Research Activities and Approaches

We use a manifold approach to investigate nutrient cycling in the benthic boundary layer. Here we describe general apparative and analytical concepts of project GB2, along with recent activities in the field and in the laboratory.

Tandem deployment of the newly designed BBL-Profiler (picture on the right, see below) and the Bottom Water Sampler will provide the necessary flow and N- and P-concentration data for flux calculations from the sediment and through the BBL. We combine these data with with tracer experiments to distinguish nutrient release from sediment and BBL.

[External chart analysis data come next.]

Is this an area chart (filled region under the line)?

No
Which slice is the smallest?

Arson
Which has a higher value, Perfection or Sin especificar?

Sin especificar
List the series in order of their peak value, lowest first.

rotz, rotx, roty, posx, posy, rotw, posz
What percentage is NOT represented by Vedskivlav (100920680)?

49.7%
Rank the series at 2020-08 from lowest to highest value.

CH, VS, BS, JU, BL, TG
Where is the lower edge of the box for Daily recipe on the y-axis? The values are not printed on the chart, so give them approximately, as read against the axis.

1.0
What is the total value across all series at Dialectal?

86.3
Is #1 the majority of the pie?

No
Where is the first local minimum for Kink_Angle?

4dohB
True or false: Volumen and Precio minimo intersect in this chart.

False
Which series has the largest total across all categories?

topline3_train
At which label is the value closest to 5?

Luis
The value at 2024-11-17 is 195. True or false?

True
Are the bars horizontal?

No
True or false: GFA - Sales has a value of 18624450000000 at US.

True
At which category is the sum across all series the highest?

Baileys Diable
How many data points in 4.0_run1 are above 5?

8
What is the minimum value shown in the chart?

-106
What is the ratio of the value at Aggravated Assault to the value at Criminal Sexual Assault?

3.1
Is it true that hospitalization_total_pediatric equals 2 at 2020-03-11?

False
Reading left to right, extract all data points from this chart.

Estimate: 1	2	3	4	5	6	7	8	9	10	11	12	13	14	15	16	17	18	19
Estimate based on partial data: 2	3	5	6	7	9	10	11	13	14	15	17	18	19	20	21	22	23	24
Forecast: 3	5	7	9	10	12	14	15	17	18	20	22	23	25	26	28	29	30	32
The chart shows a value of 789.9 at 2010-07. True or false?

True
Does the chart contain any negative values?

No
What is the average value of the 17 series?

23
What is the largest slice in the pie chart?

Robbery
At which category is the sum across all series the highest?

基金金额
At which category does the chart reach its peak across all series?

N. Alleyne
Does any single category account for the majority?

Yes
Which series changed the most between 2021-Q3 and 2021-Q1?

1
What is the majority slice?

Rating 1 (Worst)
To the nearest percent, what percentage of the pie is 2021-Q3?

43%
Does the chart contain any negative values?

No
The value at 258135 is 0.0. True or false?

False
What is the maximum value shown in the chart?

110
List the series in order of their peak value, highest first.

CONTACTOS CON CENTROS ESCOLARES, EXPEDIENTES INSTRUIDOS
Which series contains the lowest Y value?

The BBL-Profiler is an automatic sampling device that is deployed to the seafloor for several hours. It is equipped with an Acoustic Doppler Velocimeter (ADV), microsensors, and optodes to measure current velocities and oxygen concentrations in the bottom water. A 12-channel peristaltic pump collects ~70ml samples of bottom water. The sample ports are arranged within 230 cm above the sediment. The maximum measuring time is between 12 and 48 hours, depending on the measuring interval.

We will use a combination of nutrient chemistry, (trace) metal chemistry, in situ measurements, in situ and laboratory experiments with stable- and radioisotope labeled substrates and molecular biology (FISH/cloning sequencing/qPCR) to explore the cycling of Fe, P, and N in the BBL.

Refractory DOM plays an essential role because it sequesters nitrogen, phosphorus and iron from active cycles, whereas the availability of labile DOM is a controlling factor for microbial productivity. We will investigate the abundance and molecular composition of DOM in surface sediments and BBL by using ultra high resolution mass spectrometry.

To track the diminutive P transfers between cells, particles, and the dissolved phase, we conduct incubation experiments with a radioisotope tracer - 33P-labeled phosphate. This allows us to detect very small changes in P pools on experimental timescales - and enables the calculation of potential transfer rates.

We have employed this radiotracer approach in sediments of the Benguela upwelling system and successfully shown microbial P sequestration dependent on oxygen regimes. Large sulfur bacteria of the genera Thiomargarita (see right) and Beggiatoa have a peculiar strategy in using P as an periodic energy storage, and play a major role for the sedimentary P cycle in this region.

In GB2, we further pursue our radioisotope investigations of sedimentary P cycling. These experiments will be closely coupled with studies of phosphogenesis in project GB6. Furthermore, we transfer this experimental concept to the benthic boundary layer. There, the incubation experiments are dedicated to the identification and quantification of P transfers between inorganic and organic particles. Focus of ongoing experiments is the formation of particulate P and the cellular uptake of P in dependence of bottom water oxygen concentrations.

Phosphate is essential to all microorganisms for energy transfers via the ATP system. The oxygen stable isotopic composition of the phosphate molecule represents a specific signature for enzyme-controlled reactions during microbial phosphate turnover, and reflects character and intensity of P cycling.

We have specialized in the stable isotopic analysis of micromolar quantities of phosphate. Our preparative setup allows the isolation of dissolved phosphate from a variety of environmental samples, such as sediment pore water and water samples. The oxygen isotope signature is finally determined by mass spectrometry in silver phosphate (Ag3PO4) crystals.

At the moment, we process a comprehensive set of samples from the Northwest African margin in order to reconstruct the isotopic continuum from the ocean surface through the water column and benthic boundary layer into the upper seafloor.